Verses 46:28-30: Joseph Greets Jacob
- Joseph’s separation from Jacob has now been almost 22 years
- Jacob, satisfied at the sight of his son, was now ready to die in peace (verse 30), but God still had 17 years of blessing in store for him (47:28).
Verses 46:31-34 and Chapter 47: 1-6 The Land of Goshen
- Joesph tells them to stress the fact that they are shepherds and that this was their sole occupation, as it had been for generations. This would assure that they would be given the land of Goshen, not only because it would provide pasture for their flocks, but because it would keep the Hebrews somewhat removed from the Egyptians, who despised shepherds (46:34).
- Goshen was probably some of the best land in Egypt (47:6). That is what Pharaoh promised (45:18) and what he professed to give (47:6).
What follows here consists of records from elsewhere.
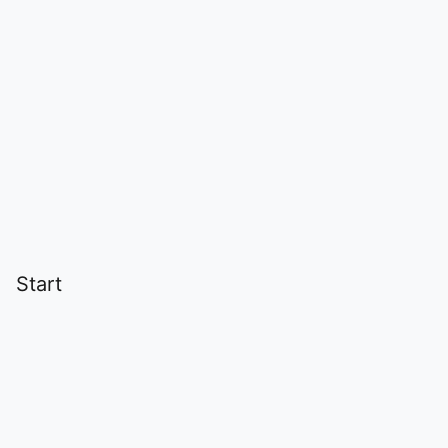
Start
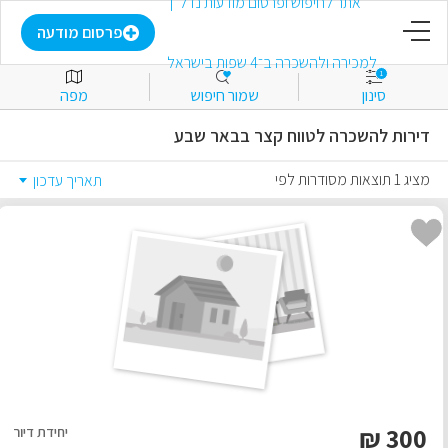
דף הבית
פרסום מודעה
1
סינון
שמור חיפוש
מפה
פרסום מודעה
דירות להשכרה לטווח קצר בבאר שבע
התחבר
מציג 1 תוצאות מסודרות לפי
תאריך עדכון
הירשם
מועדפים
למכירה
להשכרה
₪
300
יחידת דיור
מסחרי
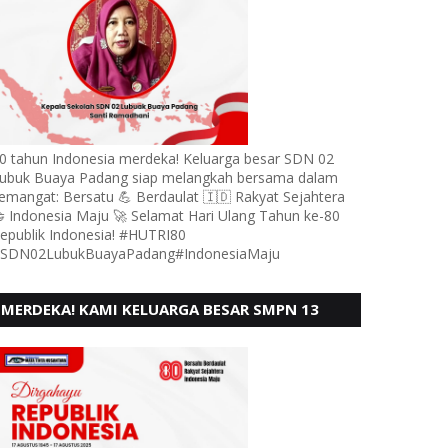
0 tahun Indonesia merdeka! Keluarga besar SDN 02
ubuk Buaya Padang siap melangkah bersama dalam
emangat: Bersatu 💪 Berdaulat 🇮🇩 Rakyat Sejahtera
 Indonesia Maju 🚀 Selamat Hari Ulang Tahun ke-80
epublik Indonesia! #HUTRI80
SDN02LubukBuayaPadang#IndonesiaMaju
MERDEKA! KAMI KELUARGA BESAR SMPN 13
PADANG, MENGUCAPKAN HUT RI KE - 80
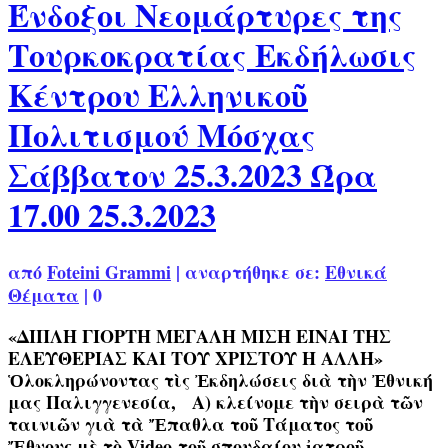
Ένδοξοι Νεομάρτυρες της
Τουρκοκρατίας Εκδήλωσις
Κέντρου Ελληνικοῦ
Πολιτισμού Μόσχας
Σάββατον 25.3.2023 Ώρα
17.00 25.3.2023
από
Foteini Grammi
|
αναρτήθηκε σε:
Εθνικά
Θέματα
|
0
«ΔΙΠΛΗ ΓΙΟΡΤΗ ΜΕΓΑΛΗ ΜΙΣΗ ΕΙΝΑΙ ΤΗΣ
ΕΛΕΥΘΕΡΙΑΣ ΚΑΙ ΤΟΥ ΧΡΙΣΤΟΥ Η ΑΛΛΗ»
Ὁλοκληρώνοντας τὶς Ἐκδηλώσεις διὰ τὴν Ἐθνική
μας Παλιγγενεσία, Α) κλείνομε τὴν σειρὰ τῶν
ταινιῶν γιὰ τὰ Ἔπαθλα τοῦ Τάματος τοῦ
Ἔθνους μὲ τὸ Video τοῦ σπουδαίου ἰατροῦ, …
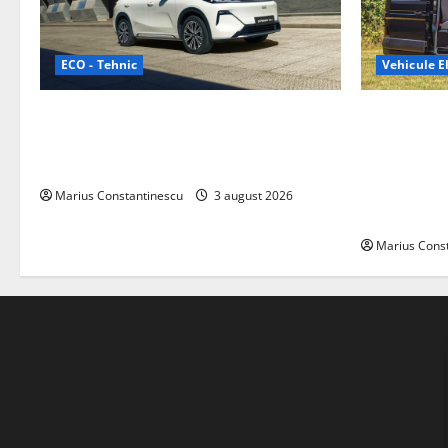
ECO - Tehnic
Vehicule El
Geely lansează „Thunder”, unul dintre
Interstar‑e 
cele mai compacte și eficiente sisteme
creat o rul
de acționare electrică din lume
bateria de 
tracțiune, c
Marius Constantinescu
3 august 2026
off‑grid
Marius Cons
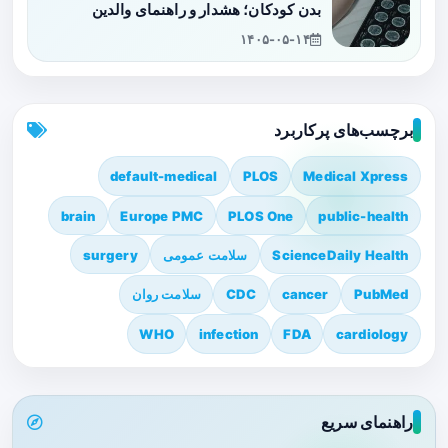
بدن کودکان؛ هشدار و راهنمای والدین
۱۴۰۵-۰۵-۱۴
برچسب‌های پرکاربرد
default-medical
PLOS
Medical Xpress
brain
Europe PMC
PLOS One
public-health
ScienceDaily Health
سلامت عمومی
surgery
PubMed
cancer
CDC
سلامت روان
WHO
infection
FDA
cardiology
راهنمای سریع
Second, it was located near enough to Joseph that he could see his family frequently:
- It is likely that the reason for settling in the land of Goshen was in order to keep his family isolated and insulated from the culture and religion of Egypt. Joseph was strong enough to survive life in the city and in the palace, but he had already been given an Egyptian wife, the daughter of a priest, and an Egyptian name (41:45).
Overview of Chapter 46:
I. Of Joseph’s kindness and affection to his relations, presenting his brethren first and then his father to Pharaoh (v. 1–10), settling them in Goshen, and providing for them there (v. 11, 12), and paying his respects to his father when he sent for him (v. 27–31).
II. Of Joseph’s justice between prince and people in a very critical affair, selling Pharaoh’s corn to his subjects with reasonable profits to Pharaoh, and yet without any wrong to them (v. 13, etc.). Thus he approved himself wise and good, both in his private and in his public capacity.